Exercise prompt: Leaving out the pictures, copy each record below exactly.

Task inputs:
○ ○ ○

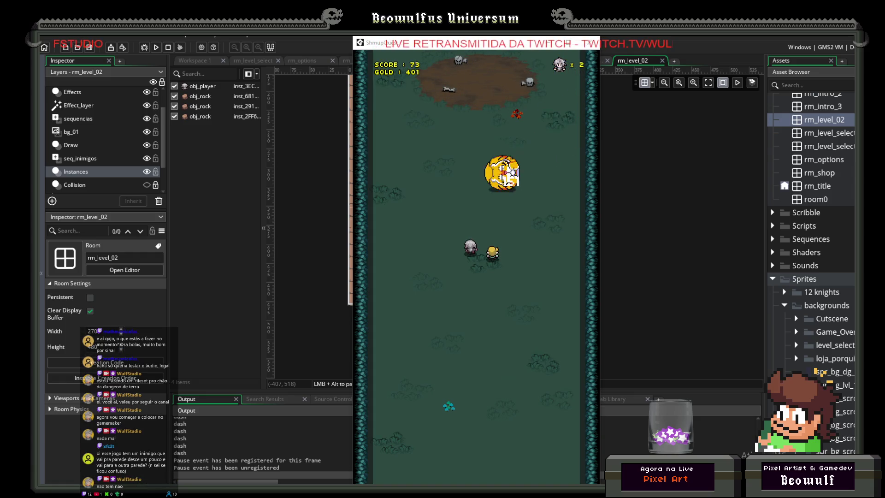
key("Down")
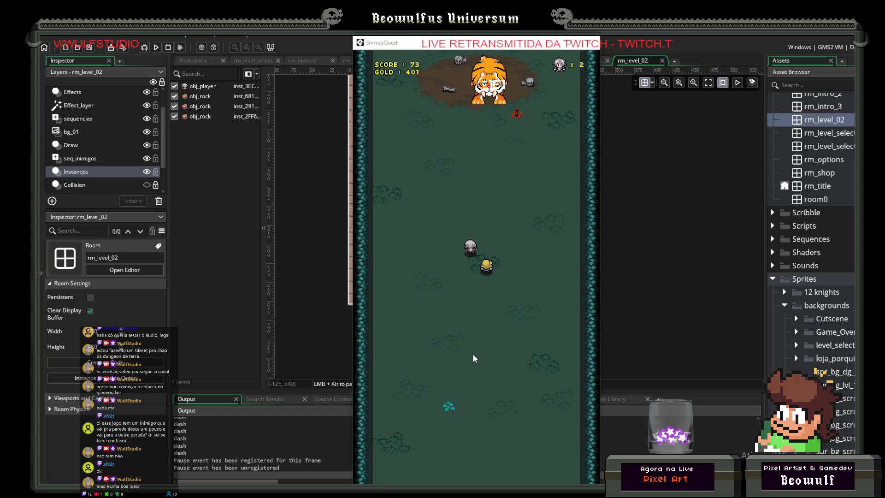
key("Left")
key("Up")
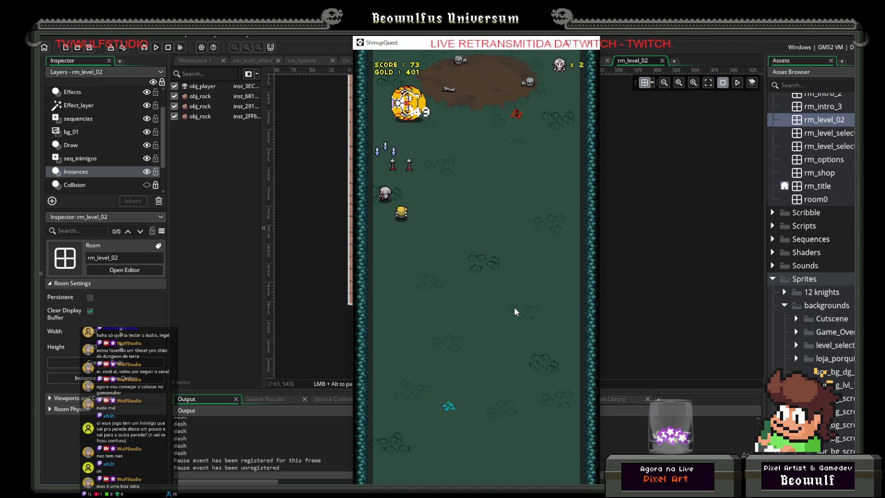
key("Down")
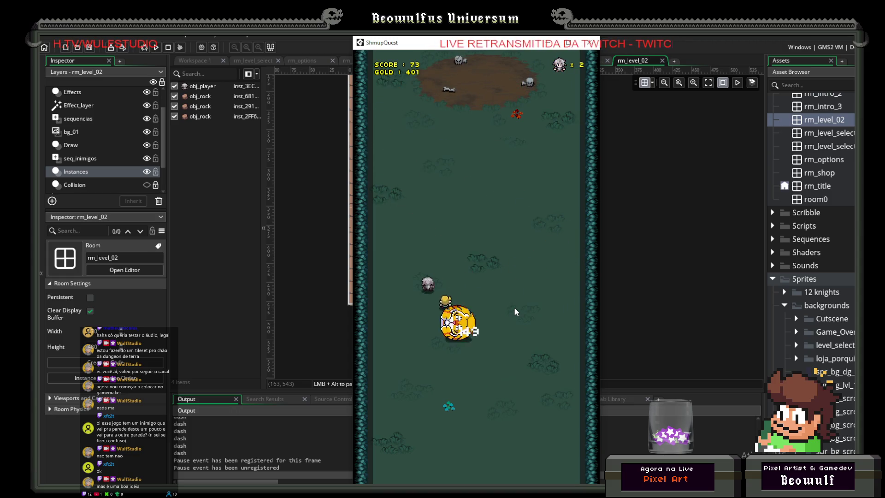
key("Right")
key("Up")
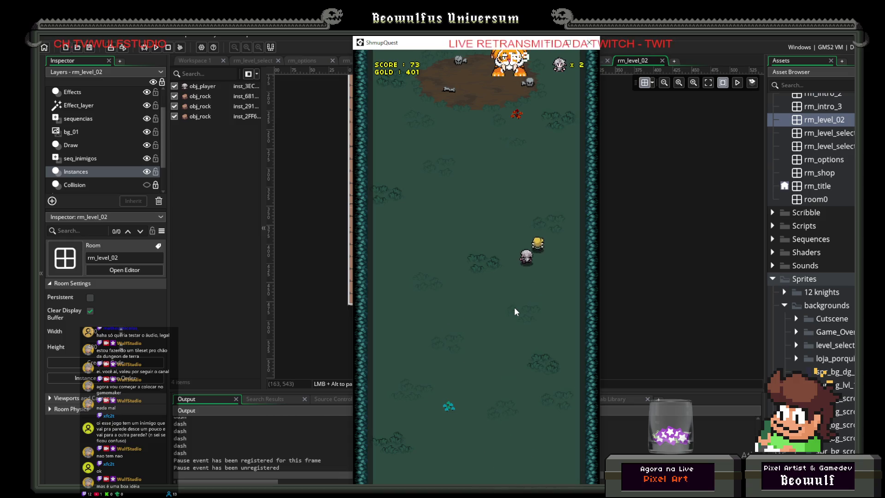
key("Left")
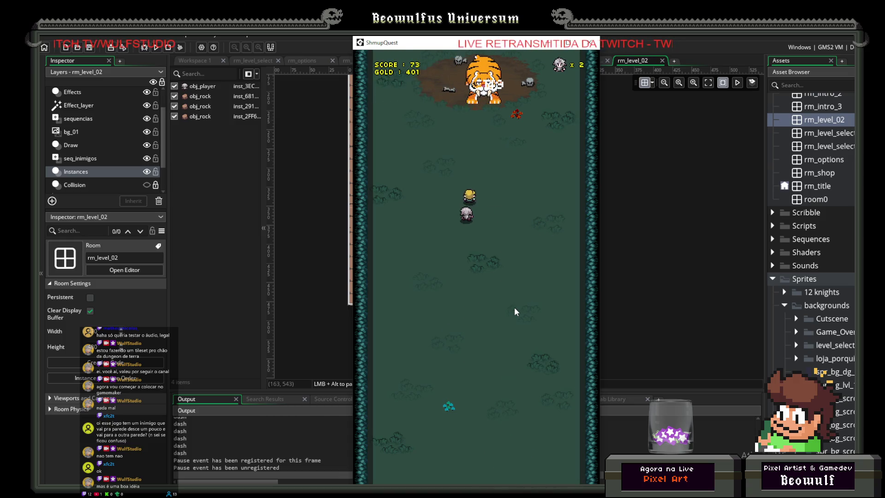
key("Right")
key("Up")
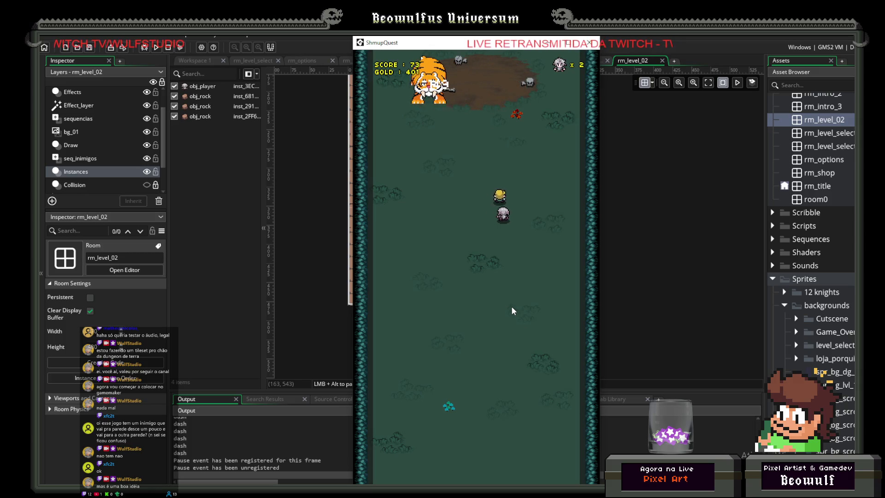
key("Right")
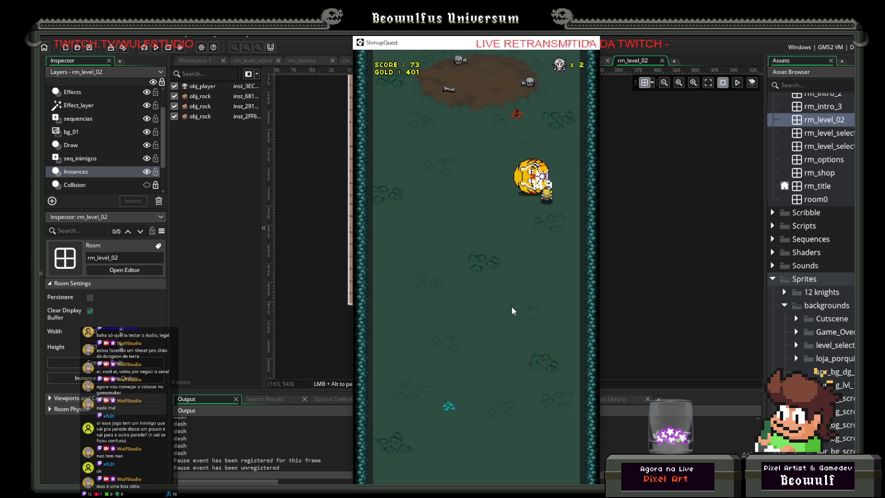
key("Up")
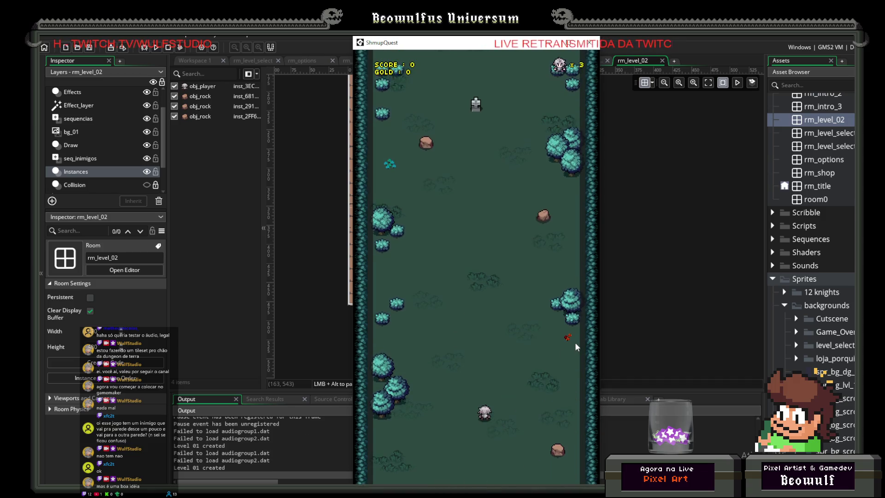
- Close the running game window and scroll around the rm_level_02 room
left_click(589, 43)
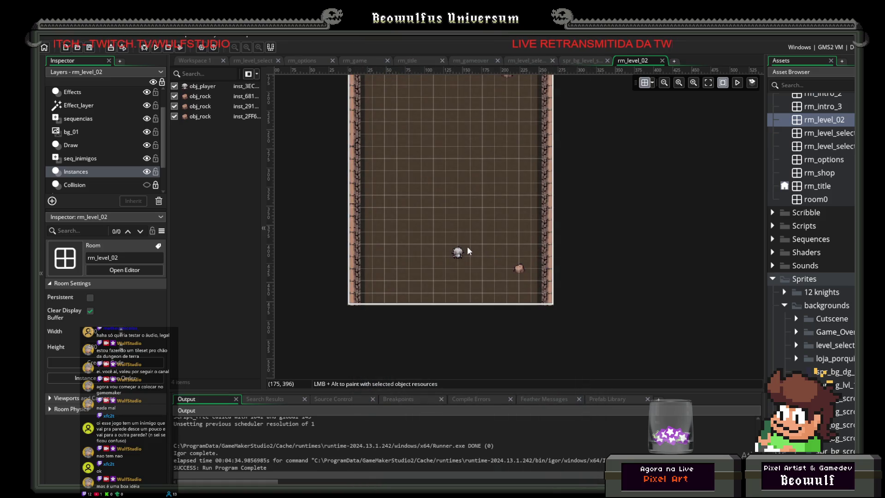
scroll(461, 239, "up", 1)
scroll(454, 249, "up", 10)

○ ○ ○

Task output:
key("Down")
key("Left")
key("Up")
key("Down")
key("Right")
key("Up")
key("Left")
key("Right")
key("Up")
key("Right")
key("Up")
- Close the running game window and scroll around the rm_level_02 room
left_click(589, 43)
scroll(461, 239, "up", 1)
scroll(454, 249, "up", 10)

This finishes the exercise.